EXTRACTED INFORMATION Start Marker

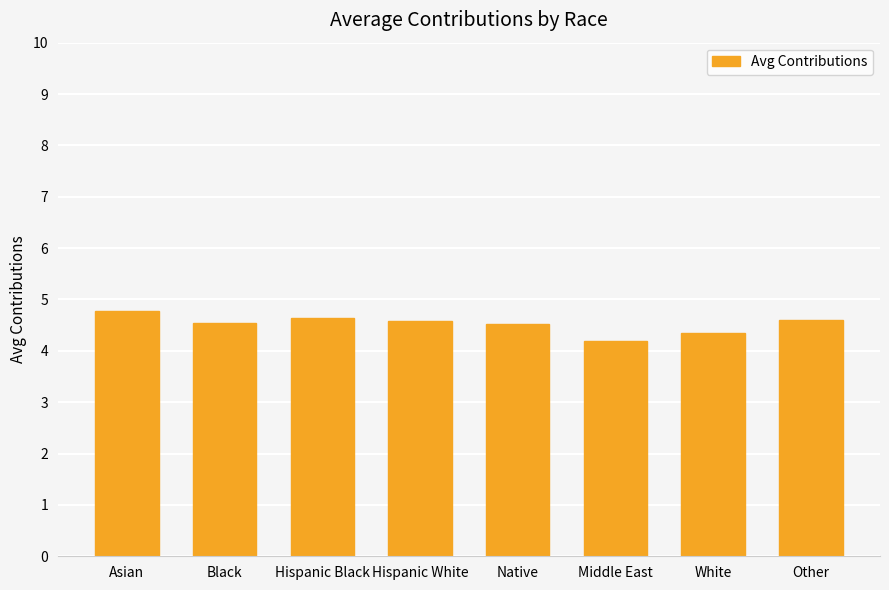

What is the maximum value shown in the chart?

4.8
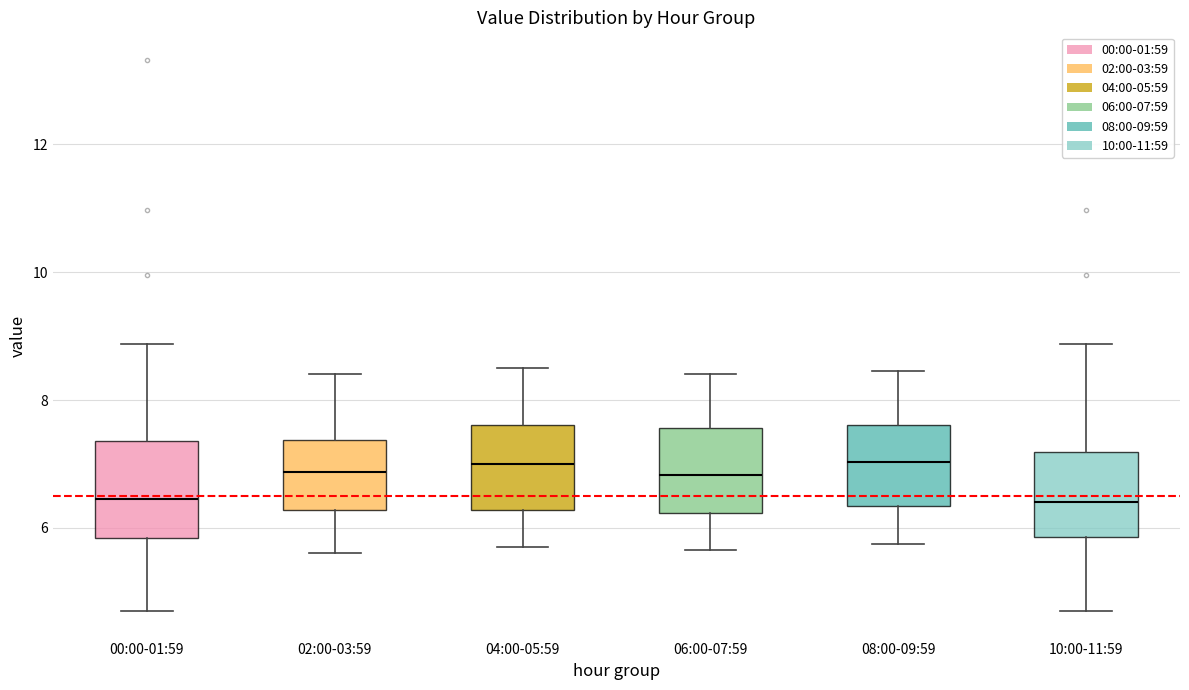

Reading left to right, read every box against the y-axis: the position of its median line, the range the box covers, and the ends of its whiskers. The values are not printed on the chart, so give them approximately, as read against the axis.

00:00-01:59: median 6.4, box 5.8 to 7.4, whiskers 4.8 to 8.8
02:00-03:59: median 6.8, box 6.2 to 7.4, whiskers 5.6 to 8.4
04:00-05:59: median 7.0, box 6.2 to 7.6, whiskers 5.8 to 8.6
06:00-07:59: median 6.8, box 6.2 to 7.6, whiskers 5.6 to 8.4
08:00-09:59: median 7.0, box 6.4 to 7.6, whiskers 5.8 to 8.4
10:00-11:59: median 6.4, box 5.8 to 7.2, whiskers 4.8 to 8.8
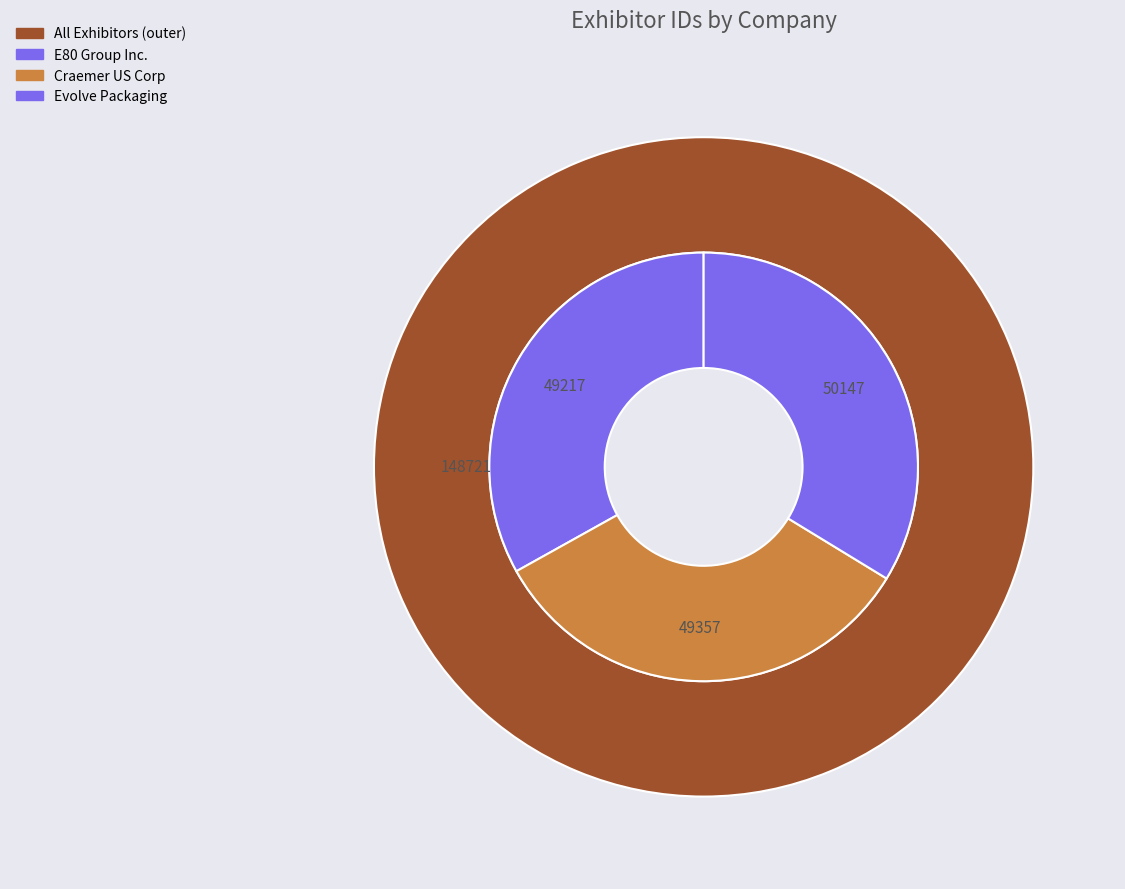

What is the change in value from E80 Group Inc. to Evolve Packaging?

+930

EXTRACTED INFORMATION End Marker

▸ **WORK ITEM**:
Copy out every one of the records above with "chart" swapped for "graph" and nothing else altered. Leave the pictures out.

▸ **SOLUTION TO THE PROBLEM**:
What is the maximum value shown in the graph?

4.8

Reading left to right, read every box against the y-axis: the position of its median line, the range the box covers, and the ends of its whiskers. The values are not printed on the graph, so give them approximately, as read against the axis.

00:00-01:59: median 6.4, box 5.8 to 7.4, whiskers 4.8 to 8.8
02:00-03:59: median 6.8, box 6.2 to 7.4, whiskers 5.6 to 8.4
04:00-05:59: median 7.0, box 6.2 to 7.6, whiskers 5.8 to 8.6
06:00-07:59: median 6.8, box 6.2 to 7.6, whiskers 5.6 to 8.4
08:00-09:59: median 7.0, box 6.4 to 7.6, whiskers 5.8 to 8.4
10:00-11:59: median 6.4, box 5.8 to 7.2, whiskers 4.8 to 8.8

What is the change in value from E80 Group Inc. to Evolve Packaging?

+930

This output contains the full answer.